_EXERCISE_. Leaving pictures aside, set down each line exactly, from the first line of the data to the line with "right front paw: (711, 411)", both included.

Pose estimation data
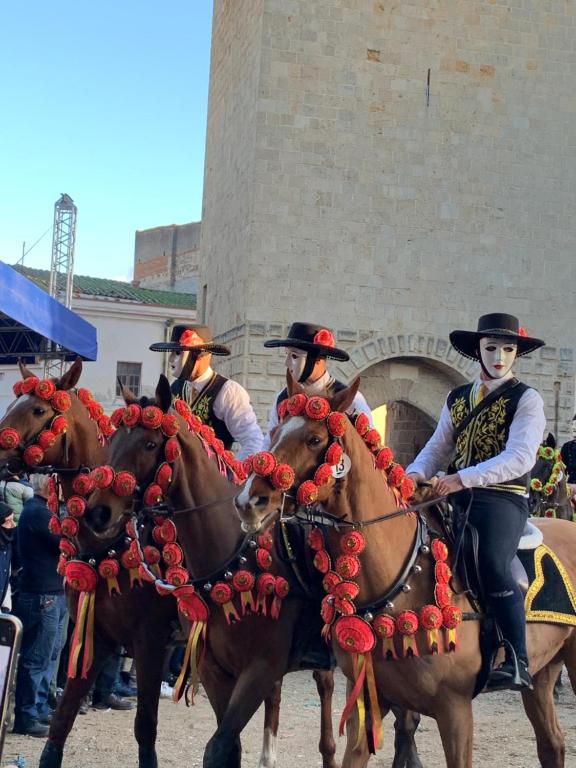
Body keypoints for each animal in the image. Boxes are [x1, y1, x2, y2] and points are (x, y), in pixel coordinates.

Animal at [0, 359, 177, 768]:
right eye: (14, 401)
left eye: (38, 409)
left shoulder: (151, 640)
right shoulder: (92, 632)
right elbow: (62, 718)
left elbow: (146, 728)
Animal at [235, 374, 576, 768]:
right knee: (552, 744)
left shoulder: (455, 711)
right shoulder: (368, 702)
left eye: (315, 439)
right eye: (274, 432)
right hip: (542, 673)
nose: (249, 501)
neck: (403, 575)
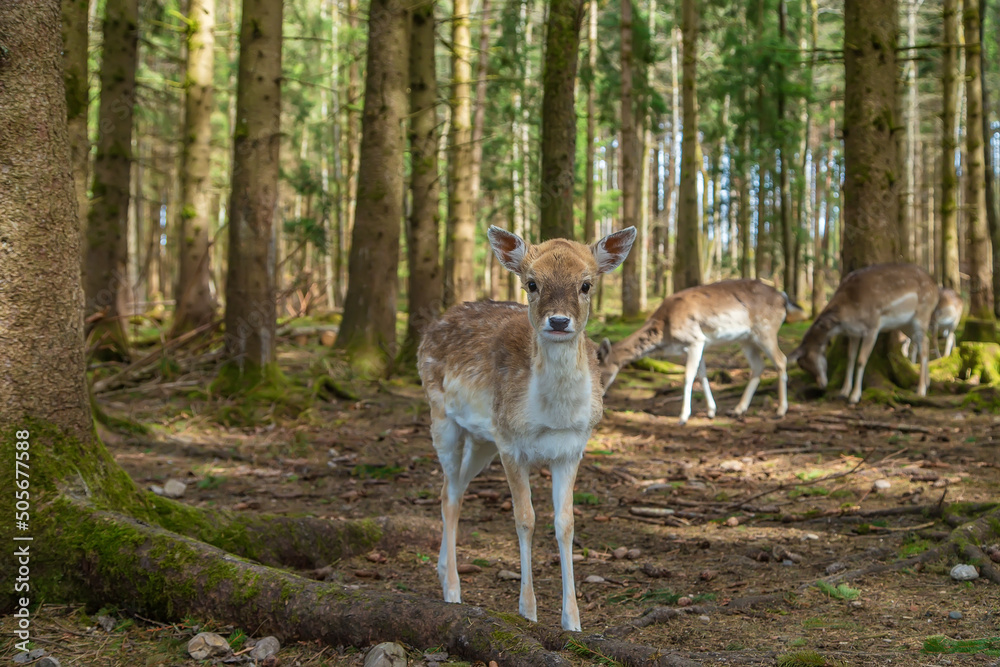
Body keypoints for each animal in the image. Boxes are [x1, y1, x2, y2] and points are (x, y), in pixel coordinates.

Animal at [417, 225, 636, 632]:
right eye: (532, 283)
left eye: (586, 284)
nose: (559, 321)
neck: (552, 417)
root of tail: (431, 327)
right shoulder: (510, 444)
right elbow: (525, 519)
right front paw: (528, 612)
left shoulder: (572, 447)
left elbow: (565, 523)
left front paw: (573, 621)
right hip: (443, 418)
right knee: (449, 494)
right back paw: (453, 591)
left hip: (482, 441)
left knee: (452, 488)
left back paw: (442, 574)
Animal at [596, 280, 805, 425]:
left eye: (601, 371)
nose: (600, 395)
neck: (665, 331)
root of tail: (784, 297)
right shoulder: (701, 343)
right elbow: (702, 374)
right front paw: (711, 411)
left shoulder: (695, 339)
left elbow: (688, 376)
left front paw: (683, 417)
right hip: (746, 339)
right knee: (758, 366)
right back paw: (738, 409)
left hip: (766, 329)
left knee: (781, 360)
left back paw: (780, 410)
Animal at [787, 263, 938, 404]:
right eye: (803, 365)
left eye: (808, 362)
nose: (822, 385)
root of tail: (935, 286)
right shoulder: (853, 333)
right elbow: (850, 358)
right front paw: (844, 391)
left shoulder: (872, 327)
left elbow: (861, 360)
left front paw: (854, 396)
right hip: (905, 324)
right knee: (924, 342)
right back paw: (927, 382)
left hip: (922, 315)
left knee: (923, 346)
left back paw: (921, 390)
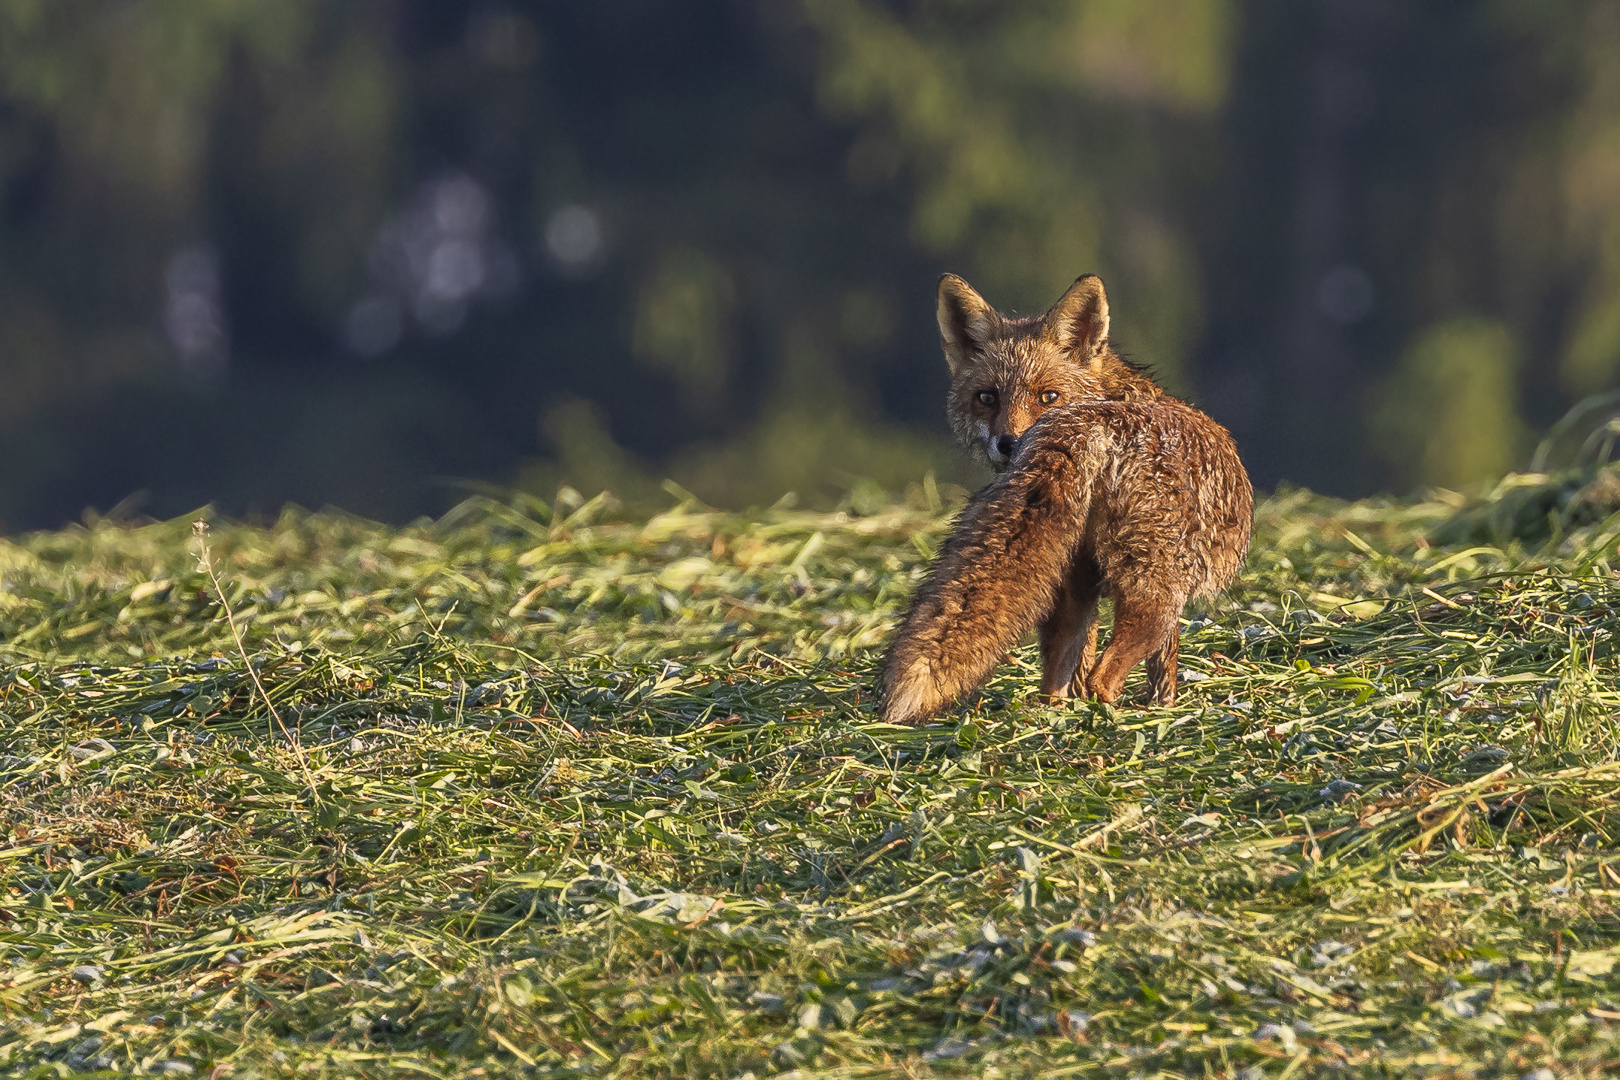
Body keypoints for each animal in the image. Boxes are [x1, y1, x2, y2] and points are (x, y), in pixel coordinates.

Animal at [887, 276, 1250, 725]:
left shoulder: (1083, 583)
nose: (1010, 443)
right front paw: (1164, 707)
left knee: (1055, 683)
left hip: (1069, 582)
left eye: (1048, 396)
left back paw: (1056, 715)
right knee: (1104, 674)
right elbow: (1164, 669)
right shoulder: (1172, 592)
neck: (1116, 396)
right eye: (987, 398)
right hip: (1156, 589)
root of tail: (1091, 423)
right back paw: (1120, 715)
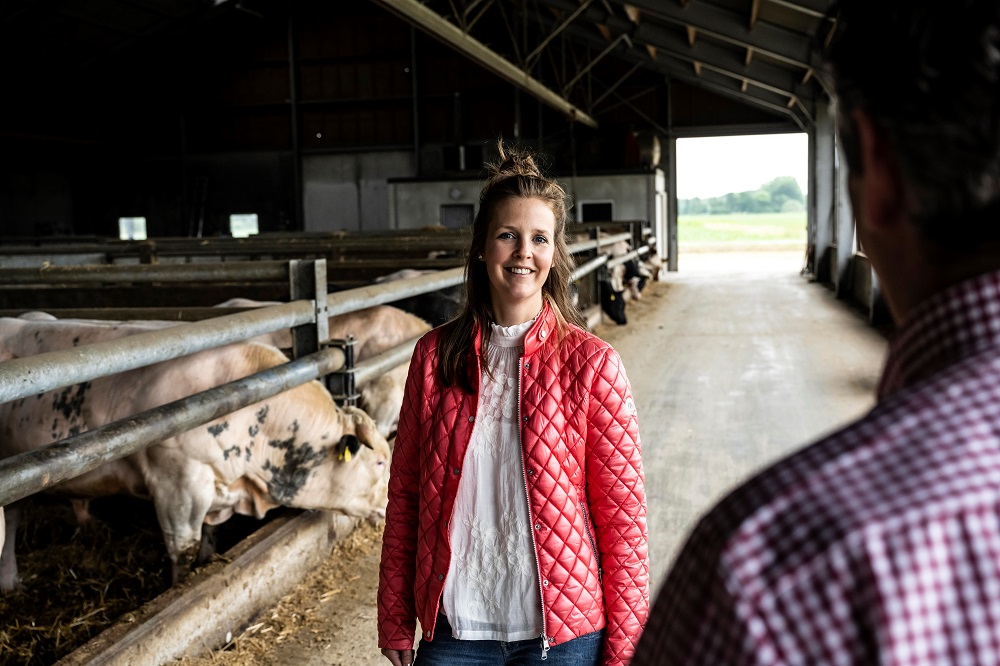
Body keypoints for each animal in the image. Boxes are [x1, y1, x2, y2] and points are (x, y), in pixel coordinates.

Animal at [0, 314, 390, 588]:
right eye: (380, 461)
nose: (390, 505)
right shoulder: (177, 483)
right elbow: (182, 548)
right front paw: (178, 586)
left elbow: (209, 533)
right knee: (13, 519)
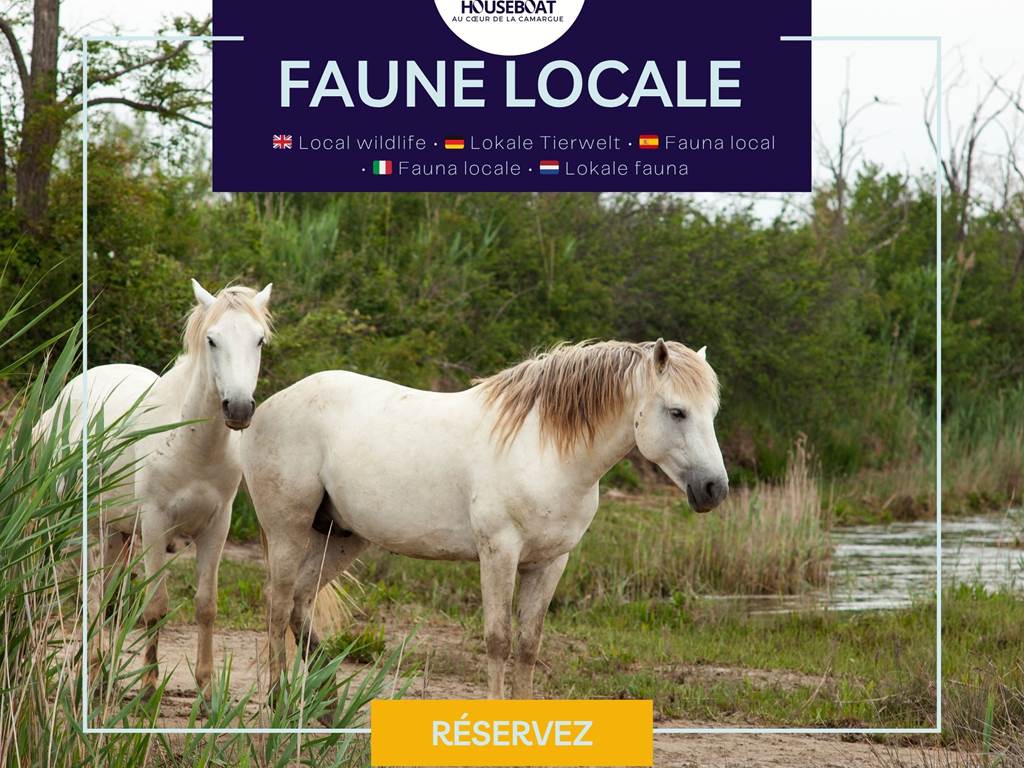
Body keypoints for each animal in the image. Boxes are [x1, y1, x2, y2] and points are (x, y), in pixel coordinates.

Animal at [37, 279, 272, 701]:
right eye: (212, 340)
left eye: (259, 339)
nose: (239, 408)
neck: (191, 444)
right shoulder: (155, 523)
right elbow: (155, 605)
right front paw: (148, 686)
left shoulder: (217, 527)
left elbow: (206, 606)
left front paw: (207, 690)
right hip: (84, 528)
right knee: (91, 597)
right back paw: (92, 675)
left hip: (117, 533)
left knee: (107, 599)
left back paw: (101, 676)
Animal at [243, 338, 727, 700]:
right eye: (677, 411)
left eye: (712, 413)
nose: (714, 489)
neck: (546, 450)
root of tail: (267, 406)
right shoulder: (499, 554)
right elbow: (498, 641)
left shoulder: (550, 563)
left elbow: (529, 646)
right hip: (288, 533)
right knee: (278, 605)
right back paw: (278, 706)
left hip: (342, 537)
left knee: (301, 603)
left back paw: (324, 708)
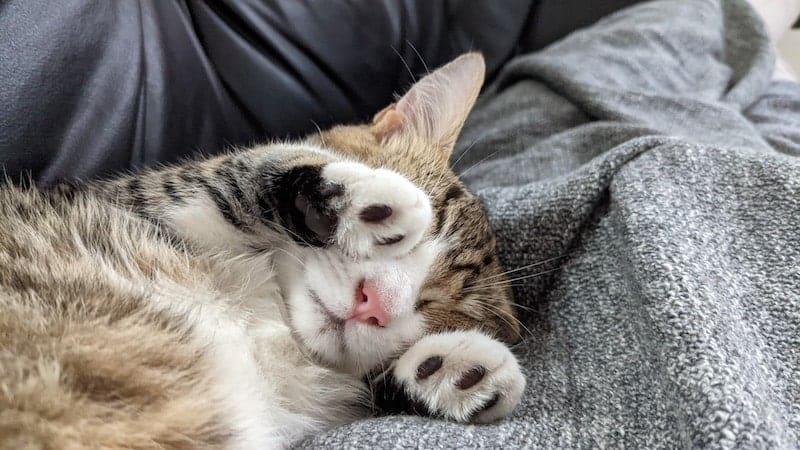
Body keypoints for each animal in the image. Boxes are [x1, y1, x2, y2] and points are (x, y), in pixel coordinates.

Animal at [1, 53, 524, 450]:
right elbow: (247, 168)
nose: (373, 302)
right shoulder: (143, 198)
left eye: (436, 308)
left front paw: (450, 368)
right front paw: (371, 200)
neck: (270, 315)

_SOLUTION TO THE EXERCISE_.
Body keypoints for each animal in the image. Boxes are [x1, y1, x2, y2] and points are (x, y), in pixel coordinates.

Animal at [0, 359, 177, 768]:
right eye: (14, 401)
left eye: (38, 409)
left shoulder: (151, 640)
right shoulder: (92, 632)
right elbow: (62, 718)
left elbow: (146, 728)
Animal at [235, 374, 576, 768]:
right knee: (552, 744)
left shoulder: (455, 711)
right shoulder: (368, 702)
left eye: (315, 439)
right eye: (274, 432)
right hip: (542, 673)
nose: (249, 501)
neck: (403, 575)
Body keypoints for each animal in the image. Boxes are [x1, y1, x2, y2] and points are (x, y), in pixel coordinates.

Animal at [417, 225, 636, 632]:
right eye: (532, 283)
left eye: (586, 284)
nose: (559, 321)
neck: (552, 417)
root of tail: (431, 327)
right shoulder: (510, 444)
right elbow: (525, 519)
right front paw: (528, 612)
left shoulder: (572, 447)
left elbow: (565, 523)
left front paw: (573, 621)
right hip: (443, 418)
right knee: (449, 494)
right back paw: (453, 591)
left hip: (482, 441)
left knee: (452, 488)
left back paw: (442, 574)
Animal at [596, 280, 805, 425]:
left eye: (601, 371)
nose: (600, 395)
neck: (665, 331)
root of tail: (784, 297)
right shoulder: (701, 343)
right elbow: (702, 374)
right front paw: (711, 411)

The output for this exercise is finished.